A question from one of our intrepid readers: 
“How do you tell if your practice receivables are out of control?”
Outstanding question.  Of course, the answer is in the data and there are quite a number of ways to determine whether or not your receivables are under control or require some additional work. 

First, keep the following in mind: not all receivables are the same.  An amount due to you that is 10 days old has a much higher probability of being collected in general than one that is 120 days old.  When a receivable gets to 120 days old, chances are strong that the patient has left town, forgot about the amount due or is not in the same financial position as 120 days before.  Also, the collectability of a receivable is much different if you have not yet communicated to the patient that an amount has been earned (these “unbilled receivables” are generally limited to companies subject to accounting rules relating to payment plans that do not equal amounts earned in a particular period).

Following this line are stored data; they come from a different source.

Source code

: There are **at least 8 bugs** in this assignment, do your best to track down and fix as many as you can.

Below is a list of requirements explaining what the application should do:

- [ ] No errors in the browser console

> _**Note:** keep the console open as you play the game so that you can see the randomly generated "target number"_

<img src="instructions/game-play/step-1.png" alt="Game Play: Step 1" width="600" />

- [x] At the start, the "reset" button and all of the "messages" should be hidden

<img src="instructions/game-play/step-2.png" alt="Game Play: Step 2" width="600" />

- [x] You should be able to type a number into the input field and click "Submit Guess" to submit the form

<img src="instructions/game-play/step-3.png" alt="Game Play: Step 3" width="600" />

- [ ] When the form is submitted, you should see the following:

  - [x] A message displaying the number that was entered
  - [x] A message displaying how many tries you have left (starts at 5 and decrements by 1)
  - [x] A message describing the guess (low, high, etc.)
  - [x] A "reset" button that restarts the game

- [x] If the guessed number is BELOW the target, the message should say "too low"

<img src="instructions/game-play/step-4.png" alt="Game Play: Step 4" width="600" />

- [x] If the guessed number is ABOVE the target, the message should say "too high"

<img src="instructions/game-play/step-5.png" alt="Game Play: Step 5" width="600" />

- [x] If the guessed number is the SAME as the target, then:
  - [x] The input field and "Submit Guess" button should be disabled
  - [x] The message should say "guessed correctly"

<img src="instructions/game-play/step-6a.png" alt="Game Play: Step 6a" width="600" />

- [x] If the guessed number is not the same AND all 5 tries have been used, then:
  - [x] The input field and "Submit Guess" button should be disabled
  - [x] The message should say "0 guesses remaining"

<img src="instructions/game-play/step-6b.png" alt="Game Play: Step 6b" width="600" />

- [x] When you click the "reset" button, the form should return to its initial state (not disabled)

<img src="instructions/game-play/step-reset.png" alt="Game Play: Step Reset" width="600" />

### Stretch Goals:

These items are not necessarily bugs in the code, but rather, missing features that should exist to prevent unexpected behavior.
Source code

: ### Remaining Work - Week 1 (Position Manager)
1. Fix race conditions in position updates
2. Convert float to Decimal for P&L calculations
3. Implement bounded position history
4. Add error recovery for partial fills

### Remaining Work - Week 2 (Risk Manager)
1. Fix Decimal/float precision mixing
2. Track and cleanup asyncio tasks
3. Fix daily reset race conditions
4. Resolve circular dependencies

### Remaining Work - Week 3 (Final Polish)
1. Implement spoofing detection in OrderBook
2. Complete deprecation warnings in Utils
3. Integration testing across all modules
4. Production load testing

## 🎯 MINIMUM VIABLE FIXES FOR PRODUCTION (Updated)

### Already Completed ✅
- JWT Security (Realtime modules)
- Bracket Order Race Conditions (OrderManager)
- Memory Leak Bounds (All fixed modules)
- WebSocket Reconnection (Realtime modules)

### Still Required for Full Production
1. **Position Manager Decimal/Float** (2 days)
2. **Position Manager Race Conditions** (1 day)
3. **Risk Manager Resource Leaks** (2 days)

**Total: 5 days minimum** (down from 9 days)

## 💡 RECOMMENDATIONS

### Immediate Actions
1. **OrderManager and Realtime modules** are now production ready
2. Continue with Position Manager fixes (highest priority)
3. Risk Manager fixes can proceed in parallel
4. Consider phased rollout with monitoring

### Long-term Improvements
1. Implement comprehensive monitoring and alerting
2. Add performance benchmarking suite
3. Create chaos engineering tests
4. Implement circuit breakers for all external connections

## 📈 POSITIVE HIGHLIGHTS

Second, keep in mind that in just about all practices, there will be amounts past due.  Shooting for a goal of zero receivables is a fruitless exercise.  People will get behind or forget a payment.  Dad will bring the child in for an appointment, have a past due amount, but won’t pay anything until mom signs off.   And, of course, you will perform procedures that will not be reimbursed by insurance until 30-60 days later. Obviously, you want to control past dues as much as possible, but the presence of receivables are a fact of life. 
Third, you need to have a consistent metric that has relevance to your practice.  If you have a practice in which the vast majority of your patients have some kind of government support insurance (Medicare, Medicaid), your expectation will be different than a situation with nothing but private payments made over a period of years.
We use a very simple computation in our offices which is to take the total amount of receivables as of the end of a month divided by cash collections for the month.  Our goal is typically to have a percentage between 10 and 12%.  
At this point, those far more versed in statistics and computations begin to point out the potential pitfalls with the computation.  Instead of dividing a stock (the end of month balance) by a flow (money collected over the period of a month), an average of receivables might better apply.  And so forth.
Any refinement of the number makes sense -- as long as computation isn’t excessively time consuming.  But the most important point here is to be consistent in the way you compute your number and evaluate trends and unusual circumstances.  For example, if the number is around 10% for 3 months straight and then jumps to 25% in month 4, you know you have a problem that needs to be addressed regardless of the effort involved in putting the number together.  And that is the vital item here.  Once you see a negative trend or unusual number, you know that you need to start digging into it.

Also remember that if someone tells you that receivables are exactly 0, be wary.  Something may be more wrong than just a bad number.